Ein zusätzliches Rennen bedeutet natürlich auf allen Ebenen einen größeren organisatorischen Aufwand. Wir sind darauf aber gut vorbereitet und können angemessen reagieren. Ich denke, dass wir heuer einmal mehr gezeigt haben, dass wir auch kurzfristig verlässlich arbeiten und auf höchstem Niveau liefern können. Für uns war diese Weltcup-Woche ein weiterer wichtiger Schritt in Richtung Ski-Weltmeisterschaft 2031, die längst einen festen Bestandteil in unseren Planungen spielt.

Die Rennwoche war geprägt von wechselnden Bedingungen: Anfangs gab es warme Temperaturen, zwischenzeitlich Schneeregen und dann auch Nebel. Wie ist es gelungen, diese Herausforderungen zu meistern?
Flexibilität und der richtige Umgang mit äußeren Einflüssen gehören im alpinen Skisport dazu. Auch längere Tage oder kurzfristige Anpassungen sind Teil dieses Sports. Ich denke, dass unser Team in dieser Woche stets die richtigen Entscheidungen getroffen hat – sei es bei der Absage des zweiten Abfahrtstrainings oder bei den Verschiebungen der Sprint-Abfahrt. Unsere große Erfahrung hat sich in diesen Momenten einmal mehr bezahlt gemacht.

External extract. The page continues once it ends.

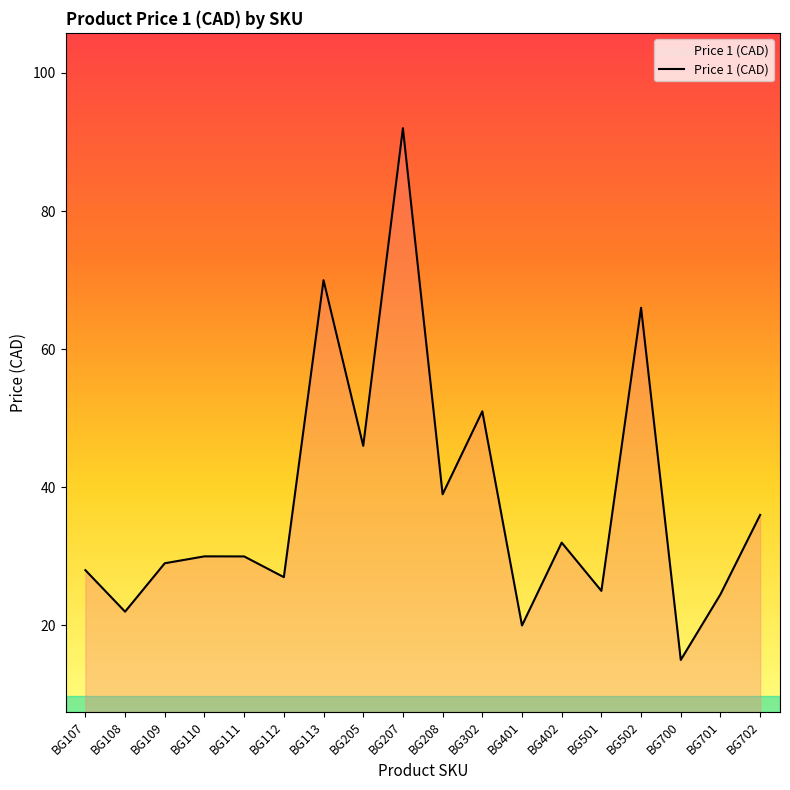

The value at BG205 is 46.0. True or false?

True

Sie betonen immer wieder die Rolle des Teams. Wie wichtig ist eine eingespielte Mannschaft für eine erfolgreiche Rennwoche?
Wenn wir hier in Gröden eine Weltcup-Woche erfolgreich über die Bühne bringen, dann ist das immer eine Teamleistung. Wir können auf eine sehr eingespielte Mannschaft zählen, in der erfahrene Kräfte ebenso ihren Platz haben wie neue Kräfte. Besonders wichtig ist auch die hervorragende Zusammenarbeit zu unseren Partnern nach außen – hier denke ich etwa an die FIS, die Rennjury, den Trainern und den Teams, um nur einige Beispiele zu nennen. Diese Woche ist ein echtes Gemeinschaftswerk, und genau das macht uns stark.

Zum Abschluss noch der Blick nach vorne: Wie sieht die Perspektive in Richtung Ski-WM aus?
Wir nehmen aus jeder Rennwoche wertvolle Erfahrungen mit und entwickeln uns kontinuierlich weiter. Unser Ansatz ist langfristig, getragen vom Motto „Passion & Performance“. Jede Weltcup-Woche ist ein weiterer Baustein auf unserem Weg hin zur Ski-Weltmeisterschaft 2031. Ich möchte mich an dieser Stelle bei allen Beteiligten für die hervorragende Zusammenarbeit und das entgegengebrachte Vertrauen bedanken. Danke – und bis zum nächsten Jahr!